The most advanced Intellia program, NTLA-2001, is being developed in partnership with Regeneron Pharmaceuticals for the treatment of transthyretin amyloidosis, a rare disease. Interim Phase 1 data is due on June 26 at the Peripheral Nerve Society annual meeting. GEMoaB has developed its own pipeline of drugs at the preclinical and clinical stage for blood cancers and solid tumors. This pipeline includes wholly owned assets as well as a prostate cancer program in phase 1 testing as part of a partnership with Bristol Myers Squibb.

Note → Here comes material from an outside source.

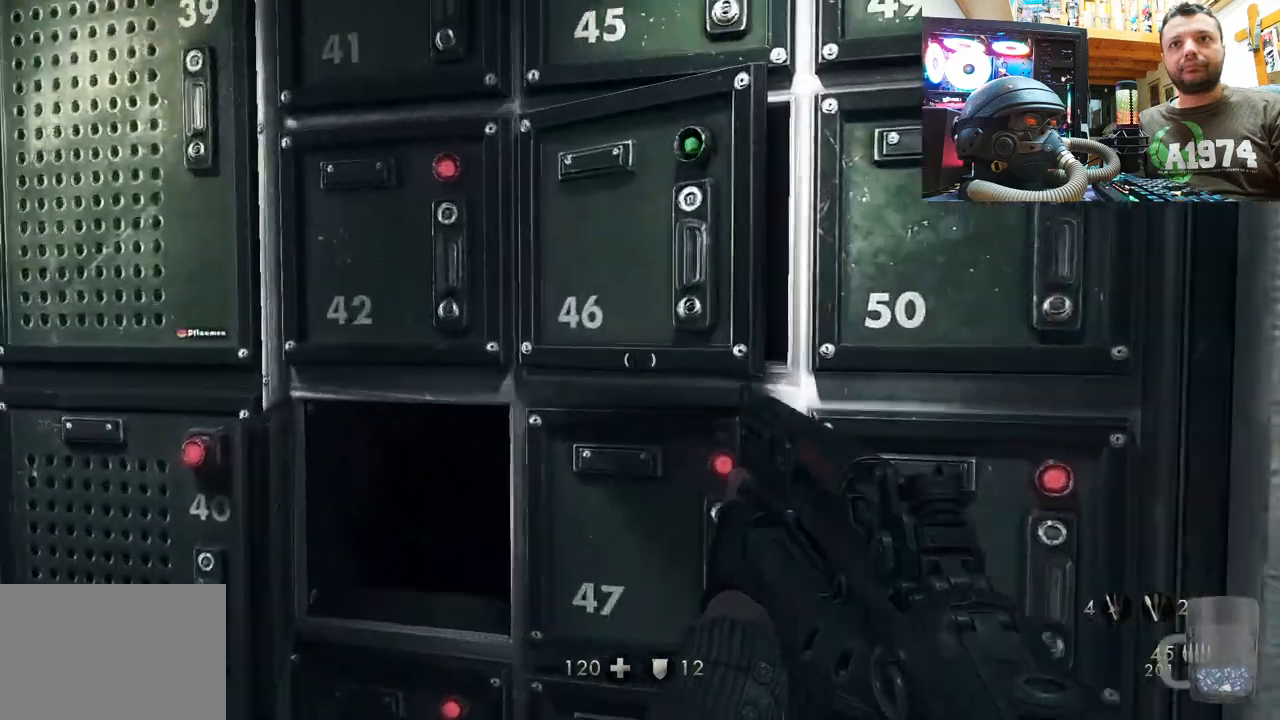
{"buttons": [], "left_stick": "up-left", "right_stick": "center", "events": [[33, "left_stick", "up-left"], [50, "left_stick", "center"], [67, "right_stick", "up-left"], [167, "left_stick", "down-left"], [317, "left_stick", "up-left"], [367, "right_stick", "center"]]}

Phase 1 testing of GEMoaB’s main universal CAR T therapies for blood cancers and solid tumors is underway. Interim data published earlier this year in the journal Blood showed that the leading blood cancer control program, UniCAR-T-CD123, was well tolerated by patients and showed early signs of treatment efficacy. relapsed or refractory acute myeloid leukemia. This and other ongoing program will remain with GEMoaB as it becomes a subsidiary of the new company.

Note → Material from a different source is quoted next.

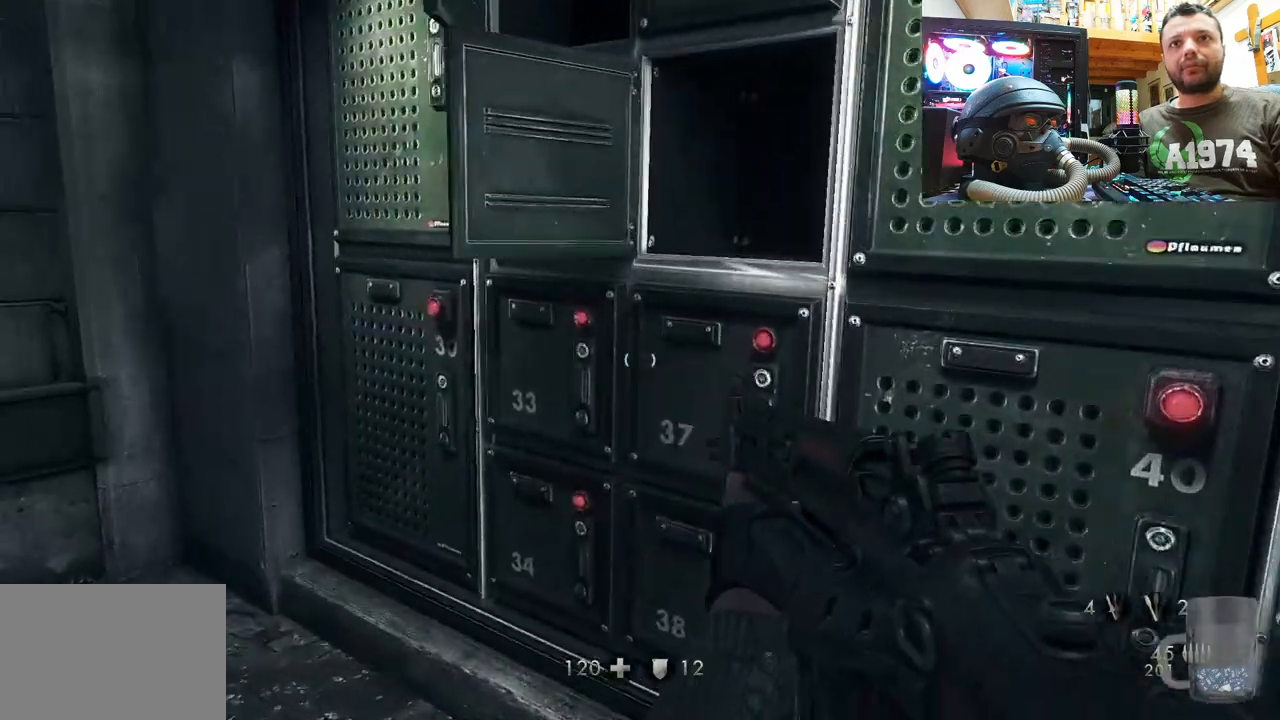
{"buttons": [], "left_stick": "down-left", "right_stick": "down-right", "events": [[33, "right_stick", "down-left"], [200, "left_stick", "center"], [217, "right_stick", "right"], [317, "left_stick", "down-left"], [433, "right_stick", "down-right"]]}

The new company will draw its management team from Intellia and GEMoaB. Andrew Schiermeier, currently Executive Vice President and COO of Intellia, will be the new company’s President and CEO. Gerhard Ehninger, CEO of Cellex and Medical Director of GEMoaB, will become Medical Director of the new company. GEMoab’s Scientific Director, Armin Ehninger, will assume the same role in the new company. The new company will be based in Cambridge but will keep laboratories in Dresden, Germany. Leonard said most of the research will be done in Dresden, but Schiermeier will build a team in the United States as well.
“The idea is for the company to have a German background with a strong American accent, if you will,” Leonard said. “It’s a way to access US markets, have a clinical presence here in the US and move forward as it grows.
The deal is expected to be finalized in the third quarter of this year. When that happens, Blackstone, Intellia and Cellex will own 50% of the new company.